→ **Instructions to follow**
Copy every line from the records that holds the word "time".

Page images and extracted text:
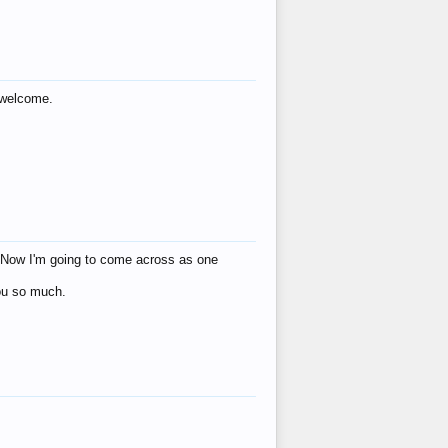
s welcome.
eat! Now I'm going to come across as one
you so much.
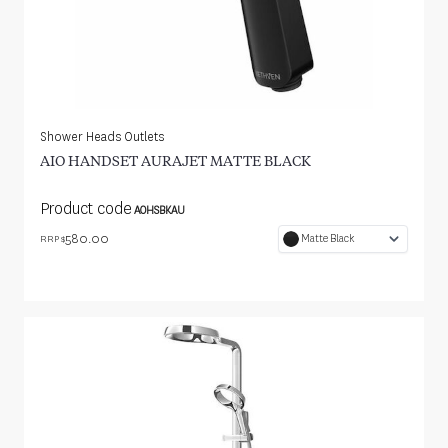
Shower Heads Outlets
AIO HANDSET AURAJET MATTE BLACK
Product code
AOHSBKAU
580.00
Matte Black
RRP $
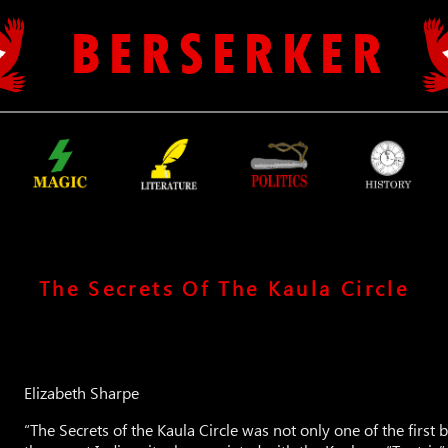
B E R S E R K E R
The Secrets Of The Kaula Circle
Elizabeth Sharpe
“The Secrets of the Kaula Circle was not only one of the first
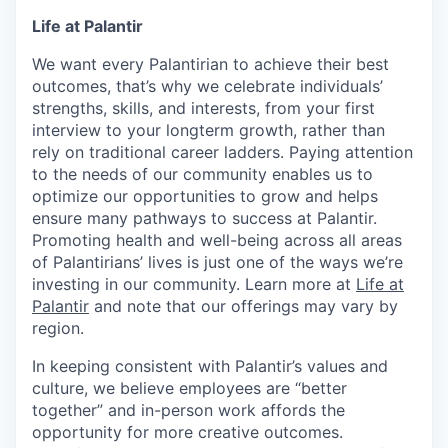
Life at Palantir
We want every Palantirian to achieve their best
outcomes, that’s why we celebrate individuals’
strengths, skills, and interests, from your first
interview to your longterm growth, rather than
rely on traditional career ladders. Paying attention
to the needs of our community enables us to
optimize our opportunities to grow and helps
ensure many pathways to success at Palantir.
Promoting health and well-being across all areas
of Palantirians’ lives is just one of the ways we’re
investing in our community. Learn more at
Life at
Palantir
and note that our offerings may vary by
region.
In keeping consistent with Palantir’s values and
culture, we believe employees are “better
together” and in-person work affords the
opportunity for more creative outcomes.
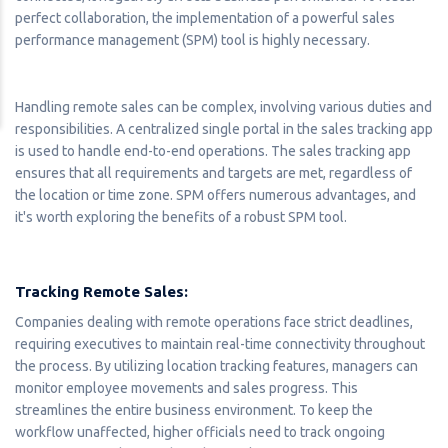
perfect collaboration, the implementation of a powerful sales
performance management (SPM) tool is highly necessary.
Handling remote sales can be complex, involving various duties and
responsibilities. A centralized single portal in the sales tracking app
is used to handle end-to-end operations. The sales tracking app
ensures that all requirements and targets are met, regardless of
the location or time zone. SPM offers numerous advantages, and
it's worth exploring the benefits of a robust SPM tool.
Tracking Remote Sales:
Companies dealing with remote operations face strict deadlines,
requiring executives to maintain real-time connectivity throughout
the process. By utilizing location tracking features, managers can
monitor employee movements and sales progress. This
streamlines the entire business environment. To keep the
workflow unaffected, higher officials need to track ongoing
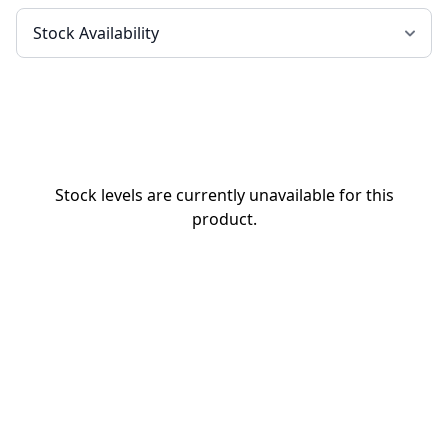
Stock levels are currently unavailable for this
product.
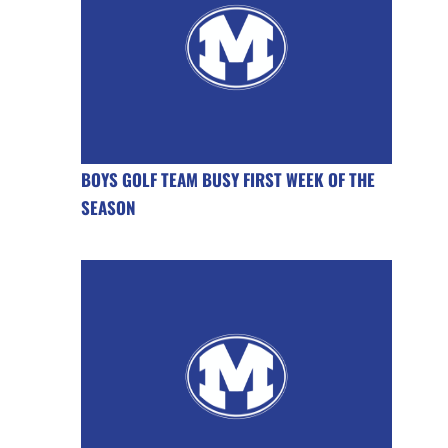
BOYS GOLF TEAM BUSY FIRST WEEK OF THE
SEASON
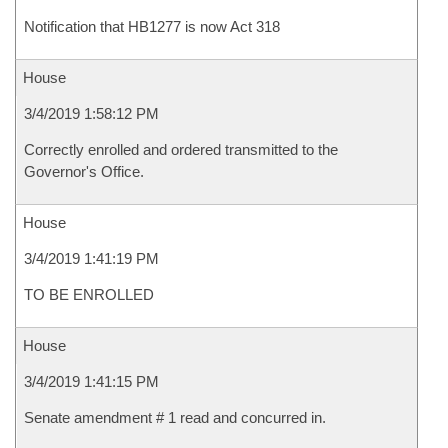
Notification that HB1277 is now Act 318
House
3/4/2019 1:58:12 PM
Correctly enrolled and ordered transmitted to the
Governor's Office.
House
3/4/2019 1:41:19 PM
TO BE ENROLLED
House
3/4/2019 1:41:15 PM
Senate amendment # 1 read and concurred in.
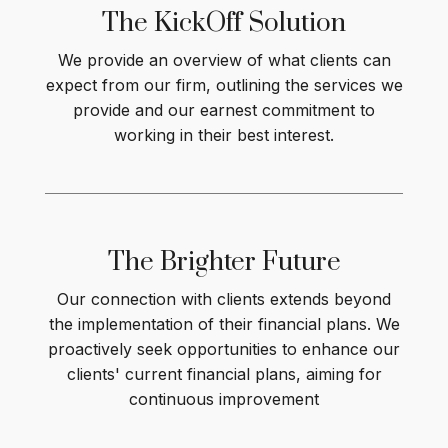
The KickOff
Solution
We provide an overview of what clients can
expect from our firm, outlining the services we
provide and our earnest commitment to
working in their best interest
.
The Brighter
Future
Our connection with clients extends beyond
the implementation of their financial plans. We
proactively seek opportunities to enhance our
clients' current financial plans, aiming for
continuous improvement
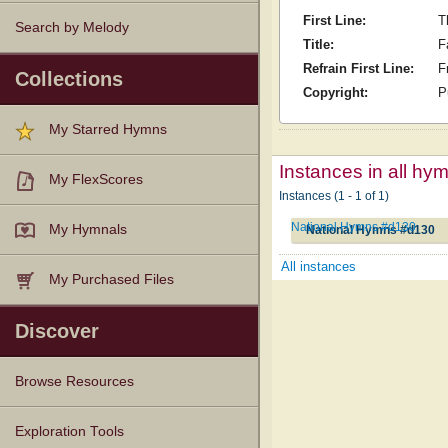
First Line:
T
Search by Melody
Title:
F
Refrain First Line:
F
Collections
Copyright:
P
My Starred Hymns
Instances in all hy
My FlexScores
Instances (1 - 1 of 1)
National Hymns #d130
My Hymnals
National Hymns #d130
All instances
My Purchased Files
Discover
Browse Resources
Texts
Tunes
Instances
People
Hymnals
Exploration Tools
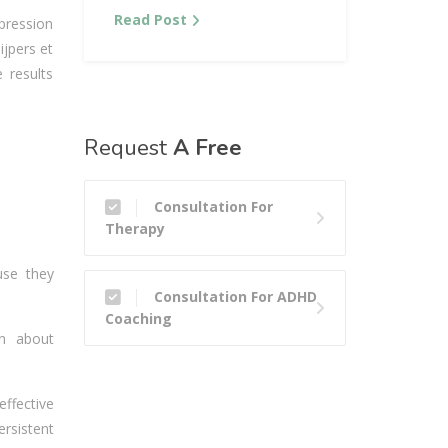
Read Post
epression
ijpers et
 results
Request
A Free
Consultation For
Therapy
use they
Consultation For ADHD
Coaching
on about
ffective
ersistent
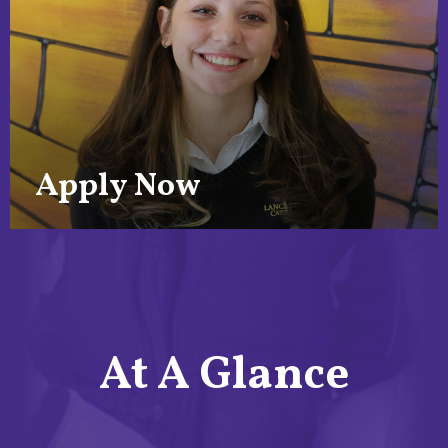
Apply Now
At A Glance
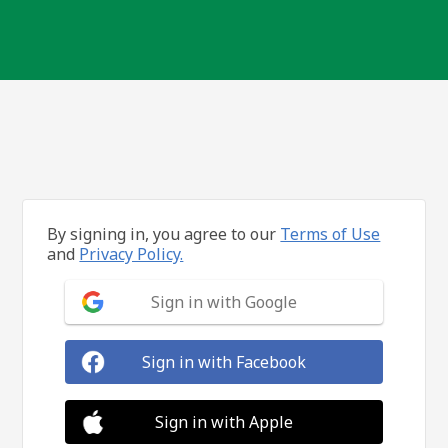
By signing in, you agree to our
Terms of Use
and
Privacy Policy.
Sign in with Google
Sign in with Facebook
Sign in with Apple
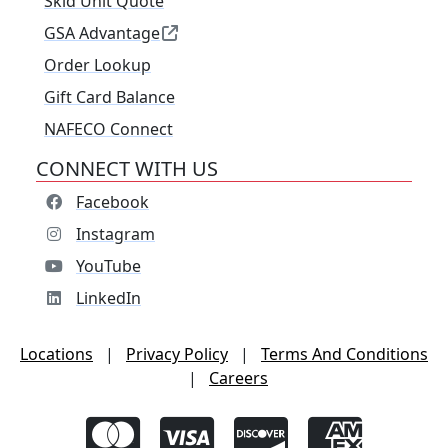
Skid Unit Quote
GSA Advantage
Order Lookup
Gift Card Balance
NAFECO Connect
CONNECT WITH US
Facebook
Instagram
YouTube
LinkedIn
Locations
|
Privacy Policy
|
Terms And Conditions
|
Careers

→ **Answer below**
the location or time zone. SPM offers numerous advantages, and
requiring executives to maintain real-time connectivity throughout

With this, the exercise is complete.